### TEXT FOR ANALYSIS
Long-term use of prescription painkillers ups depression risk
Narcotic pain killer addiction is on the rise, quickly becoming one of the nation's most dangerous substance abuse problems.
And new research confirms that long-term use of prescription opioid analgesics also poses another problem: depression.
A team led by a Saint Louis University researcher Jeffrey Scherrer, Ph.D., found that risk of major depression increased significantly in patients who had a history of opioid use.
Longer exposure = greater risk
The study analyzed medical records of about 50,000 veterans who had no history of opioid use or depression and who were then prescribed narcotic pain killers.
Patients who remained on opioids for longer than 180 days showed a 53-percent increased risk of developing depression. Those who used opioids for 90-180 days had a 25-percent increased risk for depression, compared with patients who never took narcotic pain killers for longer than 1-89 days.
"These findings suggest that the longer one is exposed to opioid analgesics, the greater is their risk of developing depression," Dr. Scherrer said. "Opioids have long been known to allay pain and suffering, but reports of adverse effects are abundant and continue to emerge."
######
- PROMPT: Extend the article on painkillers and depression risk, picking up right after its last paragraph.
### SUPPLIED MATERIAL
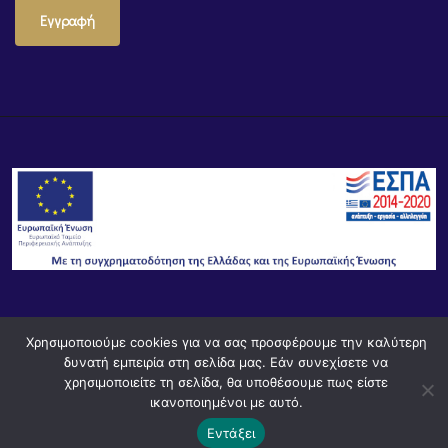
Εγγραφή
© Powered by
Knowledge AE
Χρησιμοποιούμε cookies για να σας προσφέρουμε την καλύτερη
δυνατή εμπειρία στη σελίδα μας. Εάν συνεχίσετε να
χρησιμοποιείτε τη σελίδα, θα υποθέσουμε πως είστε
ικανοποιημένοι με αυτό.
Εντάξει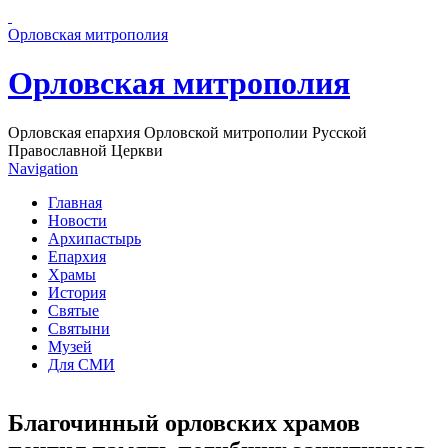
Перейти к основному содержанию страницы
Орловская митрополия
Орловская митрополия
Орловская епархия Орловской митрополии Русской
Православной Церкви
Navigation
Главная
Новости
Архипастырь
Епархия
Храмы
История
Святые
Святыни
Музей
Для СМИ
Благочинный орловских храмов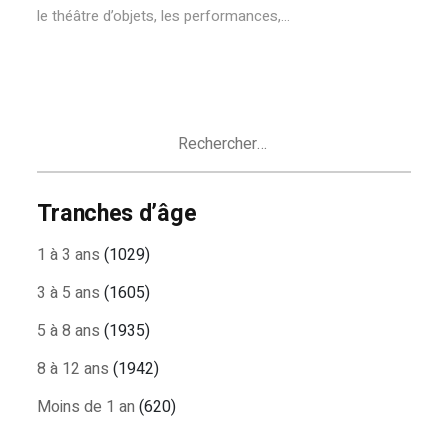
le théâtre d’objets, les performances,...
Rechercher :
Tranches d’âge
1 à 3 ans
(1029)
3 à 5 ans
(1605)
5 à 8 ans
(1935)
8 à 12 ans
(1942)
Moins de 1 an
(620)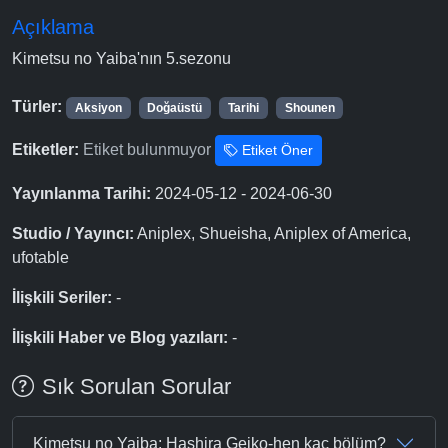
Açıklama
Kimetsu no Yaiba'nın 5.sezonu
Türler:
Aksiyon
Doğaüstü
Tarihi
Shounen
Etiketler:
Etiket bulunmuyor
Etiket Öner
Yayınlanma Tarihi:
2024-05-12 - 2024-06-30
Studio / Yayıncı:
Aniplex, Shueisha, Aniplex of America,
ufotable
İlişkili Seriler:
-
İlişkili Haber ve Blog yazıları:
-
Sık Sorulan Sorular
Kimetsu no Yaiba: Hashira Geiko-hen kaç bölüm?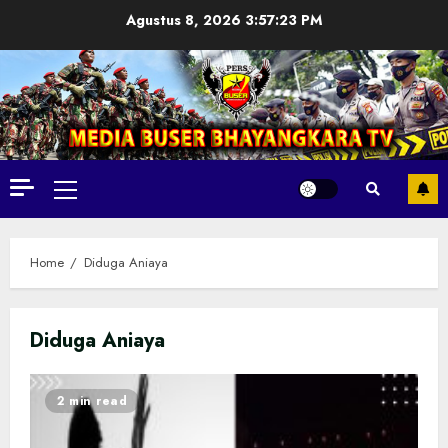
Skip
Agustus 8, 2026
3:57:25 PM
to
content
Primary
Menu
Home
Diduga Aniaya
Diduga Aniaya
2 min read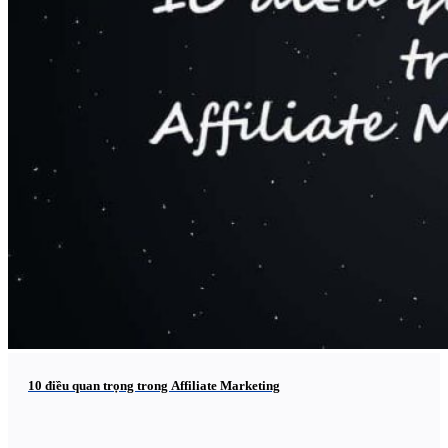
10 điều quan trọng trong Affiliate Marketing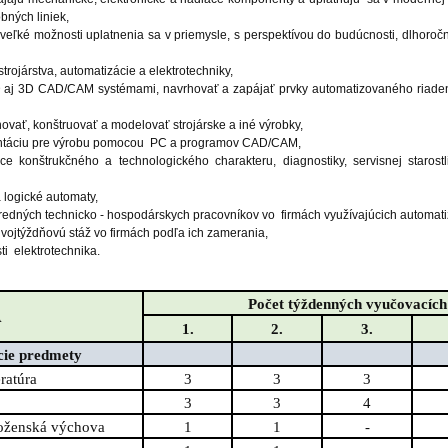
bných liniek,
veľké možnosti uplatnenia sa v priemysle, s perspektívou do budúcnosti, dlhoroč
rojárstva, automatizácie a elektrotechniky,
2D aj 3D CAD/CAM systémami, navrhovať a zapájať prvky automatizovaného riade
ovať, konštruovať a modelovať strojárske a iné výrobky,
entáciu pre výrobu pomocou PC a programov CAD/CAM,
 konštrukčného a technologického charakteru, diagnostiky, servisnej starostli
 logické automaty,
stredných technicko - hospodárskych pracovníkov vo firmách využívajúcich automat
 dvojtýždňovú stáž vo firmách podľa ich zamerania,
i elektrotechnika.
Počet týždenných vyučovacích
A
1.
2.
3.
cie predmety
eratúra
3
3
3
3
3
4
boženská výchova
1
1
-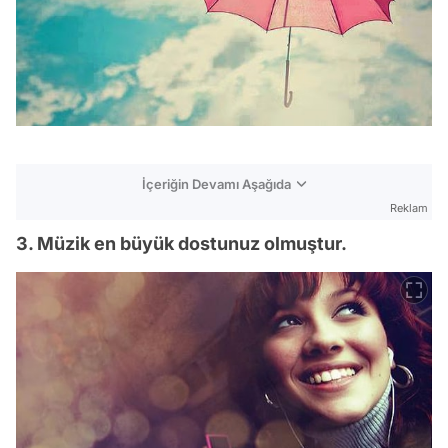
İçeriğin Devamı Aşağıda
Reklam
3. Müzik en büyük dostunuz olmuştur.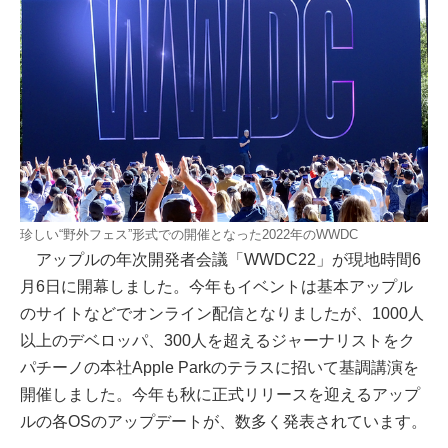
珍しい“野外フェス”形式での開催となった2022年のWWDC
アップルの年次開発者会議「WWDC22」が現地時間6
月6日に開幕しました。今年もイベントは基本アップル
のサイトなどでオンライン配信となりましたが、1000人
以上のデベロッパ、300人を超えるジャーナリストをク
パチーノの本社Apple Parkのテラスに招いて基調講演を
開催しました。今年も秋に正式リリースを迎えるアップ
ルの各OSのアップデートが、数多く発表されています。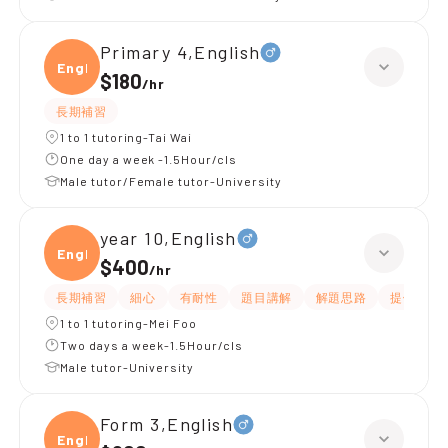
Primary 4,English
Engli
$180
/
hr
長期補習
1 to 1 tutoring-Tai Wai
One day a week -1.5Hour/cls
Male tutor/Female tutor-University
year 10,English
Engli
$400
/
hr
長期補習
細心
有耐性
題目講解
解題思路
提供練習
1 to 1 tutoring-Mei Foo
Two days a week-1.5Hour/cls
Male tutor-University
Form 3,English
Engli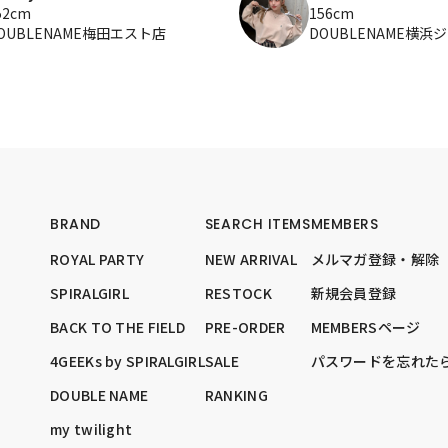
52cm
156cm
OUBLENAME梅田エスト店
DOUBLENAME横浜
BRAND
SEARCH ITEMS
MEMBERS
ROYAL PARTY
NEW ARRIVAL
メルマガ登録・解除
SPIRALGIRL
RESTOCK
新規会員登録
BACK TO THE FIELD
PRE-ORDER
MEMBERSページ
4GEEKs by SPIRALGIRL
SALE
パスワードを忘れた
DOUBLE NAME
RANKING
my twilight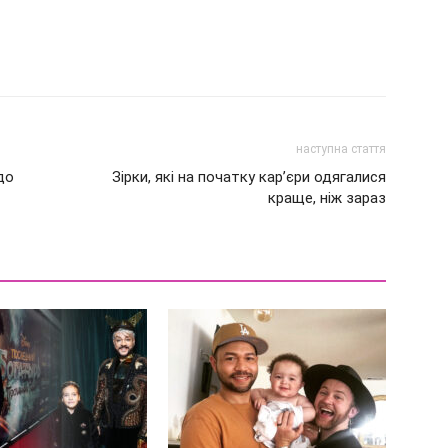
наступна стаття
до
Зірки, які на початку кар’єри одягалися
краще, ніж зараз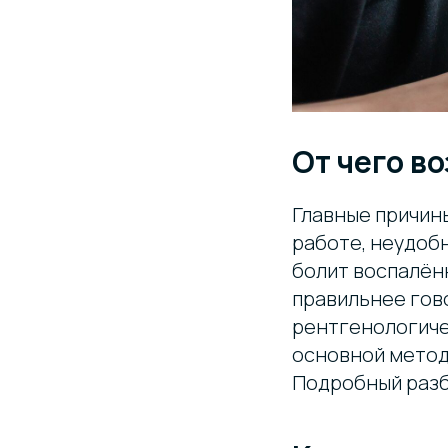
От чего в
Главные причины
работе, неудобн
болит воспалён
правильнее гов
рентгенологиче
основной метод
Подробный разб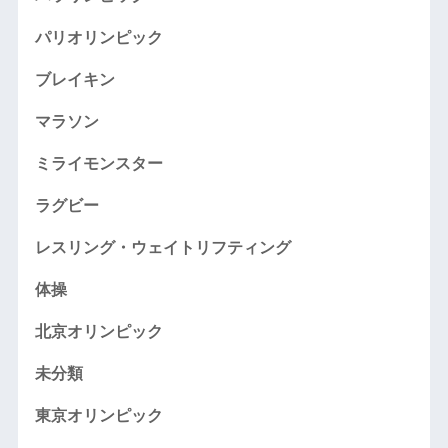
パリオリンピック
ブレイキン
マラソン
ミライモンスター
ラグビー
レスリング・ウェイトリフティング
体操
北京オリンピック
未分類
東京オリンピック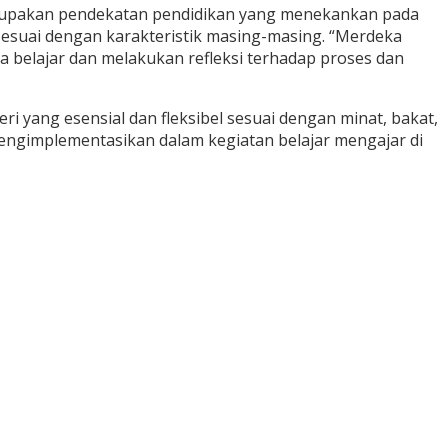
erupakan pendekatan pendidikan yang menekankan pada
sesuai dengan karakteristik masing-masing. “Merdeka
 belajar dan melakukan refleksi terhadap proses dan
yang esensial dan fleksibel sesuai dengan minat, bakat,
mengimplementasikan dalam kegiatan belajar mengajar di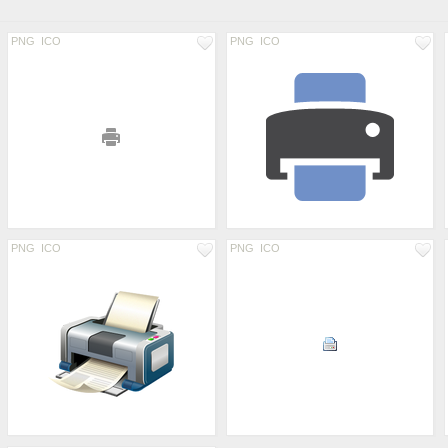
PNG
ICO
PNG
ICO
PNG
ICO
PNG
ICO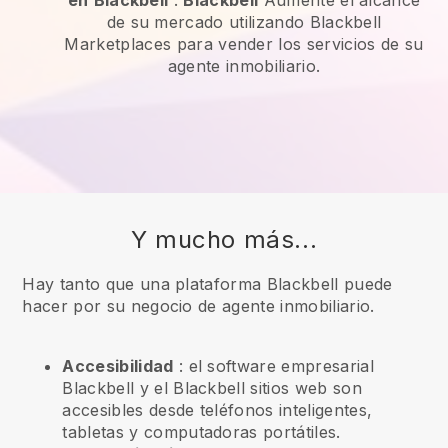
en
Blackbell
:
Blackbell
Aumente el alcance
de su mercado utilizando Blackbell
Marketplaces para vender los servicios de su
agente inmobiliario.
Y mucho más...
Hay tanto que una plataforma Blackbell puede
hacer por su negocio de agente inmobiliario.
Accesibilidad
: el software empresarial
Blackbell
y el
Blackbell
sitios web son
accesibles desde teléfonos inteligentes,
tabletas y computadoras portátiles.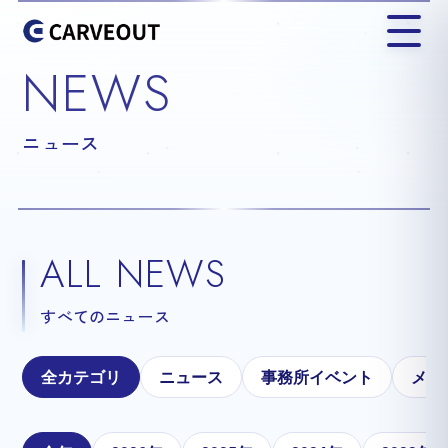
NEWS
ニュース
ALL NEWS
すべてのニュース
全カテゴリ
ニュース
事務所イベント
メテ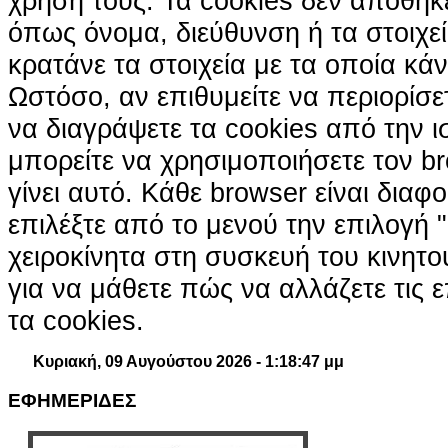
χρήση τους. Τα cookies δεν αποθηκ
όπως όνομα, διεύθυνση ή τα στοιχ
κρατάνε τα στοιχεία με τα οποία κά
Ωστόσο, αν επιθυμείτε να περιορίσε
να διαγράψετε τα cookies από την ι
μπορείτε να χρησιμοποιήσετε τον br
γίνει αυτό. Κάθε browser είναι διαφ
επιλέξτε από το μενού την επιλογή "
χειροκίνητα στη συσκευή του κινητ
για να μάθετε πώς να αλλάζετε τις ε
τα cookies.
Κυριακή, 09 Αυγούστου 2026 - 1:18:48 μμ
ΕΦΗΜΕΡΙΔΕΣ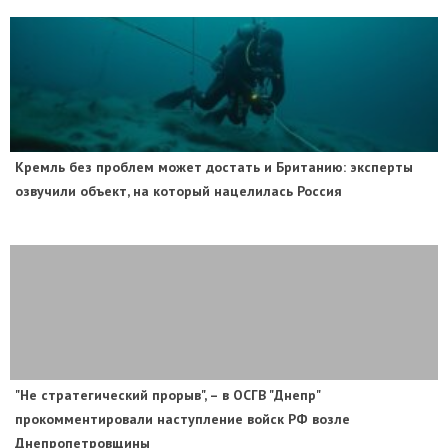
​Кремль без проблем может достать и Британию: эксперты
озвучили объект, на который нацелилась Россия
"Не стратегический прорыв", – в ОСГВ "Днепр"
прокомментировали наступление войск РФ возле
Днепропетровщины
######
- YOUR RESPONSE:
Several factors might be involved in the opioid use-depression link, Dr. Scherrer said. Opioids may reset the brain's "reward" pathway, which means that chronic use of narcotic painkillers makes it harder for a person to experience pleasure from natural reward-type behavior, like sex or eating.
Other factors might include physical pain that results after opioid use has stopped, or adrenal, vitamin D or testosterone deficiencies that can develop.
"Preliminary evidence suggests that if you can keep your daily dose low, you may be at lower risk for depression," he said. "Even though the risk is not huge, there is enough exposure that we may have a public health problem," he said.
The study is published in the Journal of General Internal Medicine.